# fanged whitetail



## fishercreekrick (Jan 19, 2010)

got a suprise when i cooked my deer head for for an skull mount it has 1in. fangs on its upper jaw anyone ever seen this before i was told it was a true trophy cause 1 out 1million will have them and it is very rare


----------



## bobk (Apr 30, 2004)

Are they fangs or canines? I've read of deer having canines before but it is rare for sure. Should make a cool skull mount.


----------



## fish4wall (Apr 14, 2004)

you have pics of the dracula deer!!!  that would be COOL!!!


----------



## fishercreekrick (Jan 19, 2010)

i will get some pics in the morning and get them on here for you to see


----------



## fish4wall (Apr 14, 2004)

Cool!! Thanks


----------



## M.Magis (Apr 5, 2004)

They are unusual, though not exactly "rare", nothing like 1 in a million. Most people simply don't notice because most deer heads aren't skinned out. Most taxidermists see one or two per year.


----------



## 9Left (Jun 23, 2012)

you gotta post a pic of that...love to see it


----------



## Nikster (Mar 14, 2007)

Canine? Or just malformed tooth?

Like, misaligned not getting the wear a normal tooth would get?

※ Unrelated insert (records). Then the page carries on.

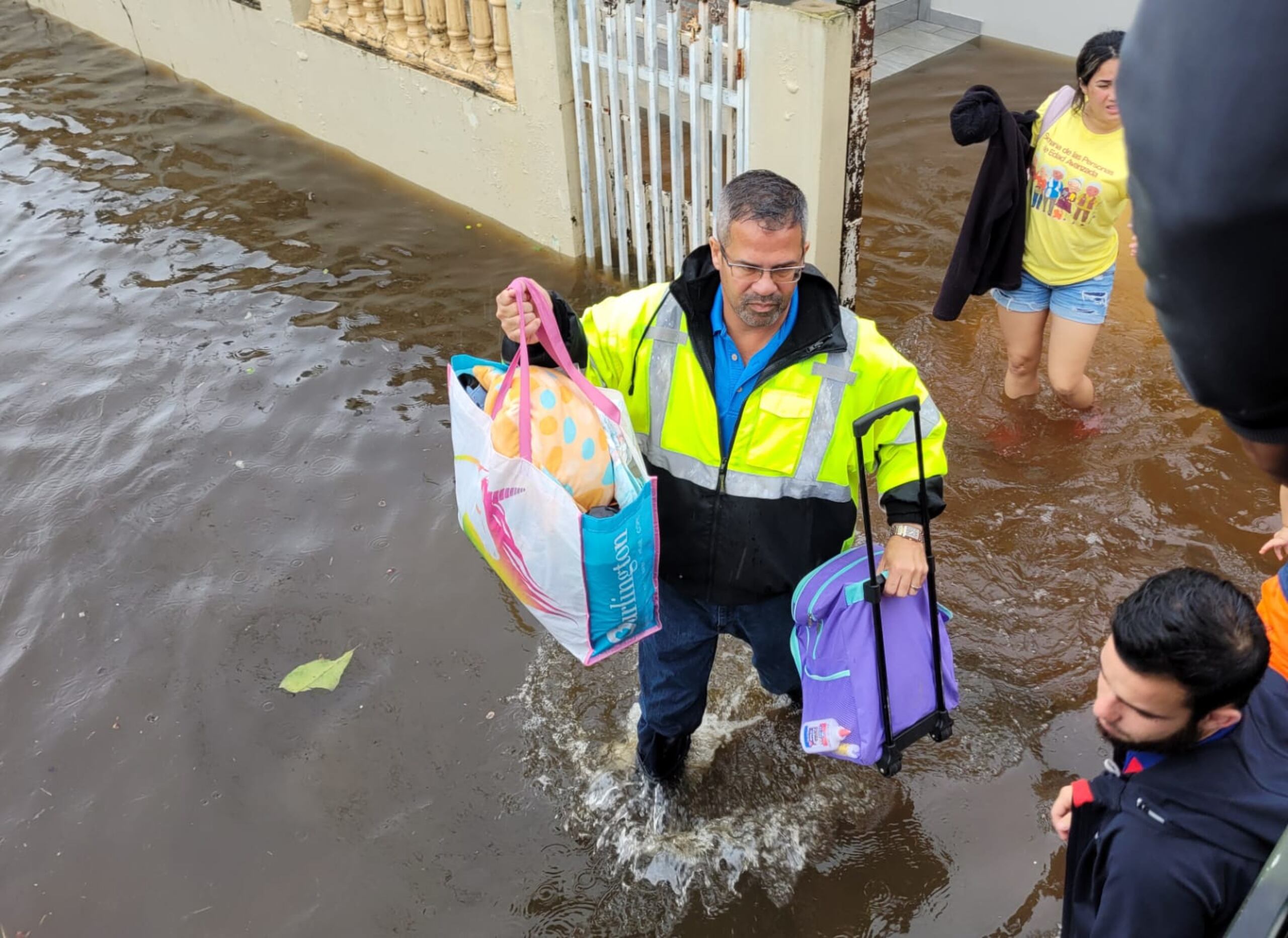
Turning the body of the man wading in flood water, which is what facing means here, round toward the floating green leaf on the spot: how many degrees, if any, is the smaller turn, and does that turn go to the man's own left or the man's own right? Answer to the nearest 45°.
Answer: approximately 90° to the man's own right

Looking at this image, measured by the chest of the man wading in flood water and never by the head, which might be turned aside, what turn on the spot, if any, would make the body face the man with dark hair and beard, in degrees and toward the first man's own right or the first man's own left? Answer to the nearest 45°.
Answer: approximately 45° to the first man's own left

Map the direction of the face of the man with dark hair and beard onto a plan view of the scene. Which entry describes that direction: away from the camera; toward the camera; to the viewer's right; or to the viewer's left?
to the viewer's left

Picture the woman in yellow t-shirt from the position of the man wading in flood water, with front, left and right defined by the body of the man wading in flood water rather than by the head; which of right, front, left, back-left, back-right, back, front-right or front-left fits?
back-left

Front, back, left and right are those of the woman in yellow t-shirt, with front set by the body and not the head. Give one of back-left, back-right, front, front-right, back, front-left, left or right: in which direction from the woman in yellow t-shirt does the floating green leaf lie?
front-right

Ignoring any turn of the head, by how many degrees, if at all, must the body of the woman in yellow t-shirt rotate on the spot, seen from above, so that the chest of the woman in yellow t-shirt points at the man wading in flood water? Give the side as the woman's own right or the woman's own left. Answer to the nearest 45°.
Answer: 0° — they already face them

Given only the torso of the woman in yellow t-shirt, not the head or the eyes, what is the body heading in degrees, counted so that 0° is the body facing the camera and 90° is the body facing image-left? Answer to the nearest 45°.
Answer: approximately 0°

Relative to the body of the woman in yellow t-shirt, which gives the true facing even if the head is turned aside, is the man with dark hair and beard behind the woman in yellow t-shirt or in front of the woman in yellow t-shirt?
in front

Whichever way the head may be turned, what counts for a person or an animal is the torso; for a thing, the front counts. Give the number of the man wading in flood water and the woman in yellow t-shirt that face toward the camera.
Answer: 2

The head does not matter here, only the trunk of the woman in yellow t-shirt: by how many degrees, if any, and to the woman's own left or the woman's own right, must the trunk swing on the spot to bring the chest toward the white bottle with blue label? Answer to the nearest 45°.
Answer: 0° — they already face it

Get a picture & put it on e-bay, reserve @ $ 1,000.00

NIK,


----------



## M.Magis (Apr 5, 2004)

They're actual canine teeth, but up above the normal row of teeth. If you do a web search you'll find pics of them.


----------



## fishercreekrick (Jan 19, 2010)

you will have to go to my profile page to see photos cant get them to insert to here from my photo album


----------